**Work order**
Could you reproduce the listing below word for word, leaving out the pictures?

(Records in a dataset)

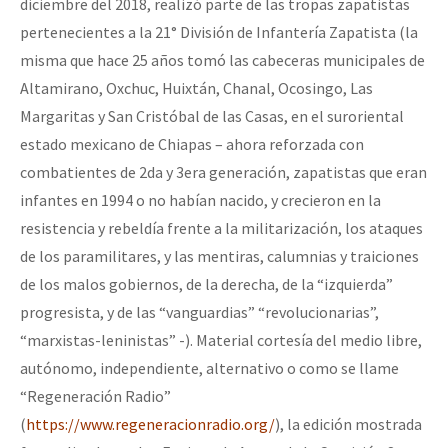
diciembre del 2018, realizó parte de las tropas zapatistas
pertenecientes a la 21° División de Infantería Zapatista (la
misma que hace 25 años tomó las cabeceras municipales de
Altamirano, Oxchuc, Huixtán, Chanal, Ocosingo, Las
Margaritas y San Cristóbal de las Casas, en el suroriental
estado mexicano de Chiapas – ahora reforzada con
combatientes de 2da y 3era generación, zapatistas que eran
infantes en 1994 o no habían nacido, y crecieron en la
resistencia y rebeldía frente a la militarización, los ataques
de los paramilitares, y las mentiras, calumnias y traiciones
de los malos gobiernos, de la derecha, de la “izquierda”
progresista, y de las “vanguardias” “revolucionarias”,
“marxistas-leninistas” -). Material cortesía del medio libre,
autónomo, independiente, alternativo o como se llame
“Regeneración Radio”
(
https://www.regeneracionradio.org/
), la edición mostrada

**Solved problem**
diciembre del 2018, realizó parte de las tropas zapatistas
pertenecientes a la 21° División de Infantería Zapatista (la
misma que hace 25 años tomó las cabeceras municipales de
Altamirano, Oxchuc, Huixtán, Chanal, Ocosingo, Las
Margaritas y San Cristóbal de las Casas, en el suroriental
estado mexicano de Chiapas – ahora reforzada con
combatientes de 2da y 3era generación, zapatistas que eran
infantes en 1994 o no habían nacido, y crecieron en la
resistencia y rebeldía frente a la militarización, los ataques
de los paramilitares, y las mentiras, calumnias y traiciones
de los malos gobiernos, de la derecha, de la “izquierda”
progresista, y de las “vanguardias” “revolucionarias”,
“marxistas-leninistas” -). Material cortesía del medio libre,
autónomo, independiente, alternativo o como se llame
“Regeneración Radio”
(
https://www.regeneracionradio.org/
), la edición mostrada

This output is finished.